FASTIII is the largest non-inferiority trial running (having enrolled 2228 patients), in which an angiographically derived vFFR guided strategy is compared to a FFR guided strategy to guide coronary revascularization. The primary endpoint is a composite of all-cause death, any myocardial infarction, or any revascularization at 1-year post randomization.

Following the tremendous efforts of the principal investigator, Dr Joost Daemen (cardiologist at Thoraxcenter at the Erasmus University Medical Center, Rotterdam, The Netherlands), over 35 participating centers and ECRI (sponsor of the trial), the patient enrollment has concluded.

The FASTIII trial is aimed to establish the role of vFFR to coronary revascularization in patients with intermediate coronary artery lesions.

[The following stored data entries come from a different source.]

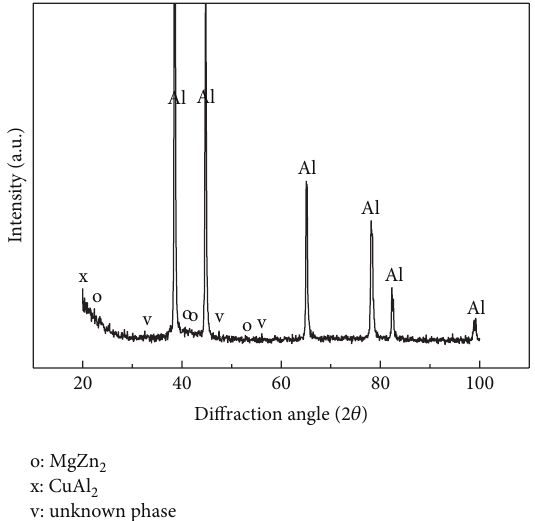
Figure 8: X-ray diffraction pattern of Alumix 431D after T6 heat treatment.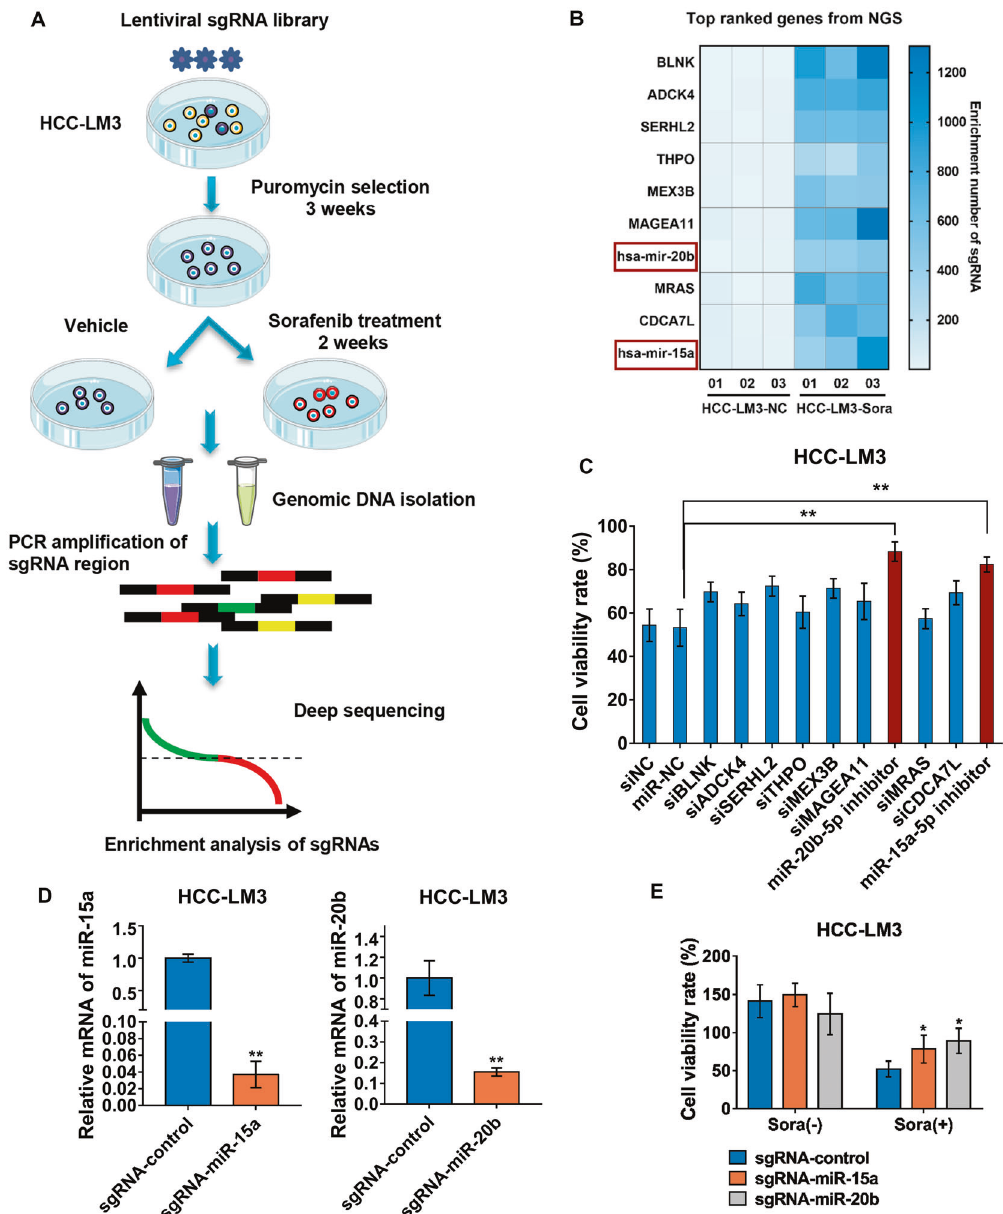
Fig. 1 Genome-Scale CRISPR/Cas9 Screen identi fi ed miR-15a and miR-20b involved in sorafenib response. A Schematic of screening for sorafenib resistance-associated genes in HCC-LM3 cells. B Heat map displayed the rank of sgRNA abundance according to enrichment levels in sorafenib-resistant HCC-LM3 cells. C CCK8 assays were performed in HCC-LM3 cells with silencing of targeting gene as indicated, respectively (one-way ANOVA). D The expression analysis of miR-15a and miR-20b by qRT-PCR (unpaired t test, two-tailed). E The ablation of miR-15a and miR-20b improved cell viability under sorafenib (7.5 μ M) treatment (one-way ANOVA). * p < 0.05, ** p < (Fig. 4F – H). Meanwhile, western blot results con fi rmed that the downregulation of CDC37L1 could enhance the sorafenib- induced cell apoptosis by cleaved PARP (c-PARP) expression, which re fl ects the degree of apoptosis (Fig. 4I). In addition, we resorted to recon fi rm the above fi ndings in vivo via the xenograft model of nude mice. As expected, the results indicated that tumor size and weight derived from CDC37L1-silenced cells were remarkably smaller and lower in response to sorafenib, while no signi fi cant changes were observed between two groups without drug treatment (Fig. 4J, K). Together, these data of in vitro and in vivo experiments implied that CDC37L1 plays a pivotal role in promoting sorafenib resistance in HCC cells.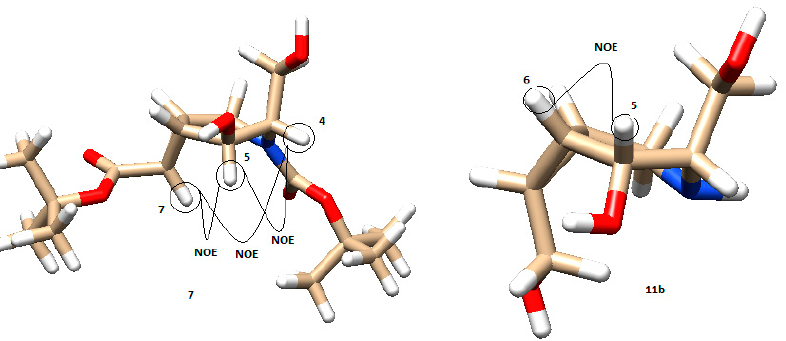
Figure 6. Model of compounds 7 and 11b , respectively, with their main NOE interactions (brown: carbon; white: hydrogen; red: oxygen; blue: nitrogen). carbon; white: hydrogen; red: oxygen; blue: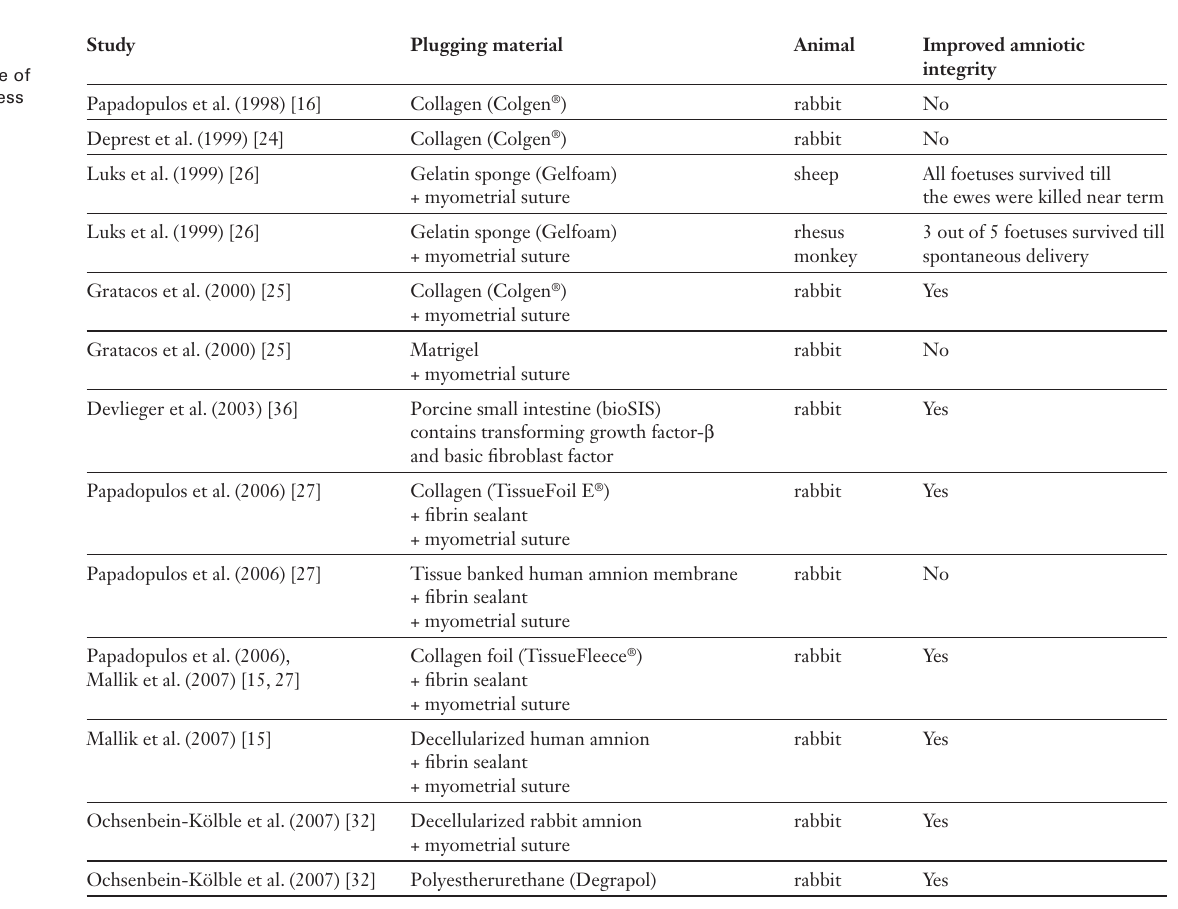
Plugs for closure of foetoscopic access sites.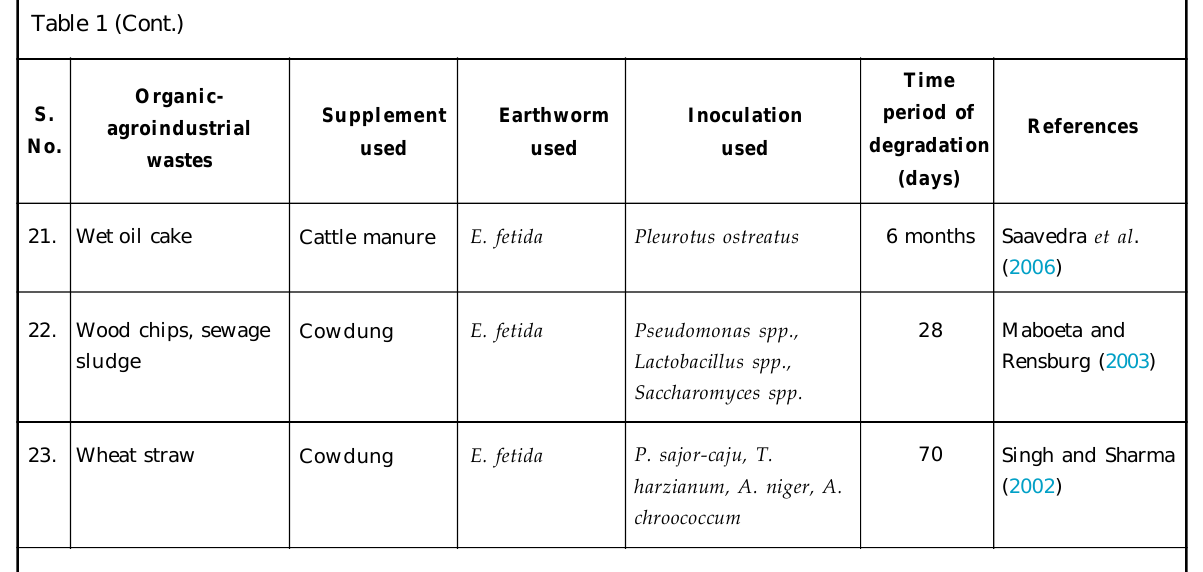
ReferencesTime period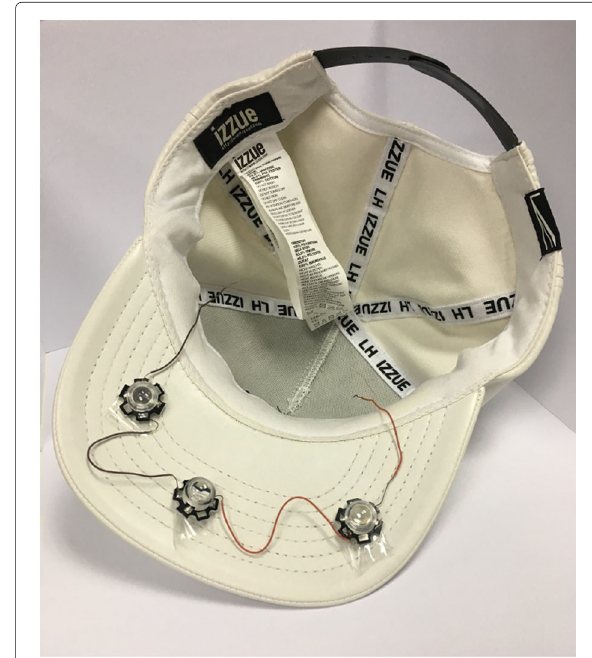
Fig. 6 Adversarial road signs valid in different view of angle Fig. 7 The cap mounting LEDs to launch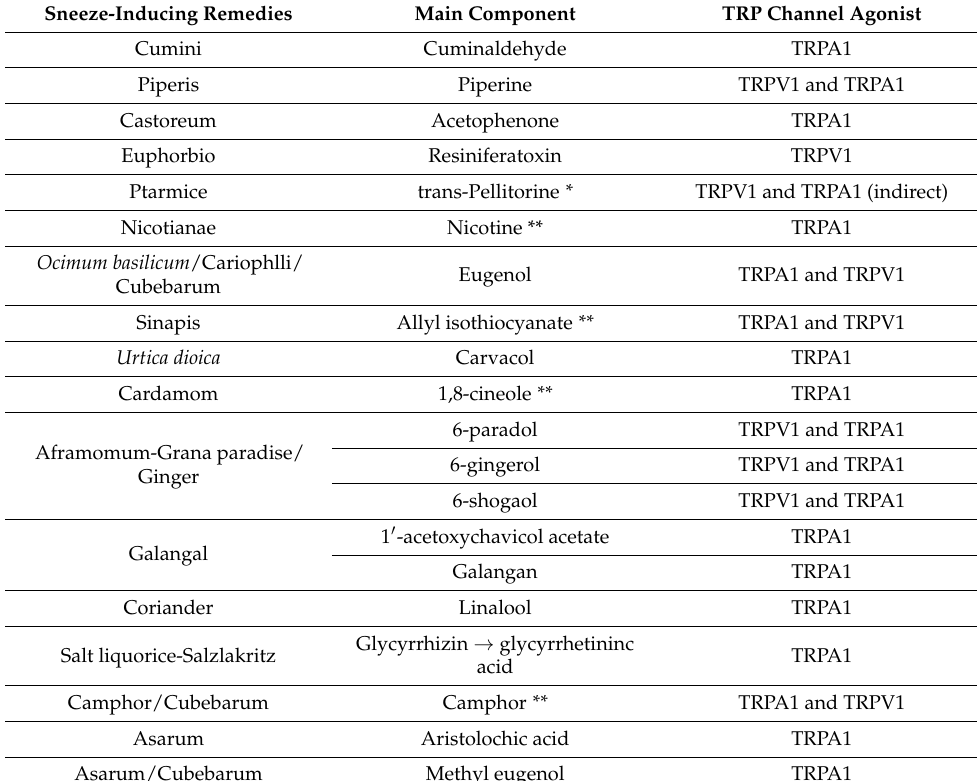
Table 2. The constituents of sneeze-inducing remedies and their TRP modulatory activity. Sneeze-Inducing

An important milestone was reached Friday, May 31st, 2024, when the last patient was enrolled”, said Joost Daemen Principal Investigator of the trial. “The next phase will consist of close follow-up of all patients who generously agreed to participate in the important trial. We hope to present our findings by the end of 2025”.

Additionally, “PMI is committed to providing clinicians and patients with long-term coronary data to inform their treatment decisions,“ said René GuillaumeManaging Director at Pie Medical Imaging. Our prior studies have shown diagnostic accuracy and reproducibility of vFFR calculation”. FASTIII will establish its role in routine clinical practice.

The trial is funded by research grants from Pie Medical Imaging (MaastrichtThe Netherlands) and Siemens Healthineers (Erlangen, Germany). The study is sponsored by ECRI (European Cardiovascular Research Institute, Rotterdam-the Netherlands). Cardialysis (Rotterdam, The Netherlands) is responsible for trial services including trial management and Core Laboratory activities.